Even if you travel legally to the US, it is no longer certain that you will be allowed into the country. In recent weeks, several cases of Germans with regular residence permits being detained in America have become known.
Citizens of most EU countries are entitled to travel to the US for 90 days without a visa, after filling out an electronic form and passing the necessary checks. So why were four German citizens held for weeks by US immigration authorities?
With a green card and no charges, but held for weeks
"I feel helpless", Astrid Senior told local media in the US city of Boston after her son Fabian Schmidt was detained at the airport on March 7. Senior and Schmidt are not tourists - they have been in the US legally on green cards since 2007.
Schmidt was questioned for hours, his mother said. The 34-year-old was returning from a visit to Germany. At the border, he was told his green card had been "marked for inspection." Senior said her son was left without food, water and sleep, and his anxiety medication was taken away. His condition deteriorated to the point that he had to be taken to a nearby hospital. U.S. Immigration and Customs Enforcement (ICE) confirmed that Schmidt was taken to the hospital, but said they could not provide any details. Schmidt's attorney, David Keller, said neither he nor his client had been told why he was being held.
John Guion of the U.S. Immigration Lawyers Association explains that there is no legal limit to how long an arrest can be made under ICE's jurisdiction without stating the reason for the arrest. "In the past, ICE had a policy of providing a reason within 72 hours. "It seems like that's not the practice anymore," says Gion.
Schmidt's mother says her son has had trouble with law enforcement in the past, but they were minor offenses — driving under the influence and possession of marijuana — that were dropped after the laws on the matter changed. In 2022, Schmidt failed to appear in court after a summons was not forwarded to his new address in New Hampshire. "Fabian told me he was scared," Senior said of his son, an electrical engineer with an 8-year-old daughter. The man was worried he would be forced to give up his green card.
Schmidt remains in custody in Rhode Island, where activists are already gathering to protest his detention. The German Foreign Ministry announced that the consulate of the Federal Republic of Germany in Boston is assisting the German citizen and his family.
Tourists in detention for weeks
25-year-old Lukas Zilaff told "Spiegel" that he went through a similar thing earlier this month. He was released after two weeks and deported to Germany. "I was angry, sad and scared," Zilaff told the German media. The man was traveling to meet his fiancée, who lives in the US state of Nevada. The couple decided to go to Mexico to take their sick dog to the vet - it is easier to get appointments there. Zilaff is being questioned upon his return to the United States - the man suspects that immigration authorities have decided that he is living in the United States illegally and has been trying to circumvent the 90-day rule by leaving the country briefly and returning.

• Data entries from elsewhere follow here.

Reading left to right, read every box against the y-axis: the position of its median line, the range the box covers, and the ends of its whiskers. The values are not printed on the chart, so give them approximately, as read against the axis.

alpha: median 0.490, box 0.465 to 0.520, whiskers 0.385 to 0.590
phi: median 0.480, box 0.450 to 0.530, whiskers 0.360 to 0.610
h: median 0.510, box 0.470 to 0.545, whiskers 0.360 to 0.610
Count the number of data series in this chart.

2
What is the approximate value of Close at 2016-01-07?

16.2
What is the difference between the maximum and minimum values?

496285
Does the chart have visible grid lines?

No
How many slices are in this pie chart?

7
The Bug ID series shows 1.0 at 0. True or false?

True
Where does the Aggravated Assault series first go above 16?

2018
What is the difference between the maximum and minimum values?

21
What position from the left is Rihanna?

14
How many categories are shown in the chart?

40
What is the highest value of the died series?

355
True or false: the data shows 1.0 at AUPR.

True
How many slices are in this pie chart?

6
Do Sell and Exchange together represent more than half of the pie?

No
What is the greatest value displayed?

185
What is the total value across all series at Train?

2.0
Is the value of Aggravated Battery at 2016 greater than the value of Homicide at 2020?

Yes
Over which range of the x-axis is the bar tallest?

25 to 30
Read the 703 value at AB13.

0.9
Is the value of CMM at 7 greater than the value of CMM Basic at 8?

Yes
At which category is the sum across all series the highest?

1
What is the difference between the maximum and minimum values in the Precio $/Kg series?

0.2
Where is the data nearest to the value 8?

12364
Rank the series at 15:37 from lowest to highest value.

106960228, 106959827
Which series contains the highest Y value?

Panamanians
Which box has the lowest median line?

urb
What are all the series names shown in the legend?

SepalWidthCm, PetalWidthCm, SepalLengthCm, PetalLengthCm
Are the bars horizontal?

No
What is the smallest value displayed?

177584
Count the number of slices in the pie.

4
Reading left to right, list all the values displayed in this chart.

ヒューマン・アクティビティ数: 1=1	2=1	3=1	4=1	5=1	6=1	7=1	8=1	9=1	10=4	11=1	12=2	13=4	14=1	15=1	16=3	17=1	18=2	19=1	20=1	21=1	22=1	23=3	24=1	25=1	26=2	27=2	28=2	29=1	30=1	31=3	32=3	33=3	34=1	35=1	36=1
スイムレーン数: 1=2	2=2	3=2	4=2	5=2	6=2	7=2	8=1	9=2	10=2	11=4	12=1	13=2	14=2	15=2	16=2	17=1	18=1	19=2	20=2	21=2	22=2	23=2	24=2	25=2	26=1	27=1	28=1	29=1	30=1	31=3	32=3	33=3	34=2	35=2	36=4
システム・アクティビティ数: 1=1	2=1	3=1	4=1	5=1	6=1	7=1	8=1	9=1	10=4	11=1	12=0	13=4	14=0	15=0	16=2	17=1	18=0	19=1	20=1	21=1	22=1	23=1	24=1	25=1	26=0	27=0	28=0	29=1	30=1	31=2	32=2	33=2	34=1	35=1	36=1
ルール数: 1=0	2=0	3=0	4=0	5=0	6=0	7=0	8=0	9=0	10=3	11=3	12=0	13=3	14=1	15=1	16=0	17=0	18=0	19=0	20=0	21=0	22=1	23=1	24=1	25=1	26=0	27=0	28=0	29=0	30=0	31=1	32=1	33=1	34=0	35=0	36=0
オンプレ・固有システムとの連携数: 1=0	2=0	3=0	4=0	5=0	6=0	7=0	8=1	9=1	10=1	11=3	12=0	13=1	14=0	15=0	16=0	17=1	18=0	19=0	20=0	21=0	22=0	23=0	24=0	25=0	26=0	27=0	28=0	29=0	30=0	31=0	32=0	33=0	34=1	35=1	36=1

Zilaff says he was shackled at the waist and legs and taken to an immigration detention center in California. There, he was put in a cell with 128 other men. After two weeks of being held without being given any information about his case, he was put on a plane to Munich.
Jessica Brösche, a tattoo artist from Berlin, had a similar story, spending several weeks in an IMS detention center earlier this year. Broche was crossing the border between Mexico and the United States on January 15 when border police found her tattoo equipment in her luggage and decided she was trying to bring it in to work illegally in the United States.
Celine Flood is another German woman who has run into trouble with US immigration authorities while trying to go on holiday to New York and Miami. The 22-year-old student told Der Spiegel that although she had valid documents and permission to enter the United States, she was told there was a "problem" with her passport. She was detained for 24 hours and repeatedly asked why she wanted to enter the United States. Flood also said that her phone was taken away at the border and immigration officials looked at her photos. The young woman showed them hotel reservations in New York and Miami and her plane ticket to Cancun, Mexico, where she was supposed to go after the United States. However, she was told that she was being sent back to Germany as soon as possible without being told why.
Warning for travel to the US
These four Germans are certainly not the only tourists or legal residents in the US who have found themselves in a similar situation with immigration authorities since Donald Trump took office. The US president even tried to use an 18th century law to throw even more immigrants in prison, but the decision was blocked by the courts.
Travelers from other countries that have a visa-free regime with the US, such as Canada and France, have reported similar incidents with their citizens. It has even reached the point where the German Foreign Ministry has issued a warning for citizens traveling to the US. The statement emphasizes that the fact that you have a visa or residence permit does not necessarily mean that you will be allowed into the country. The ministry told DW that it "takes these incidents very seriously".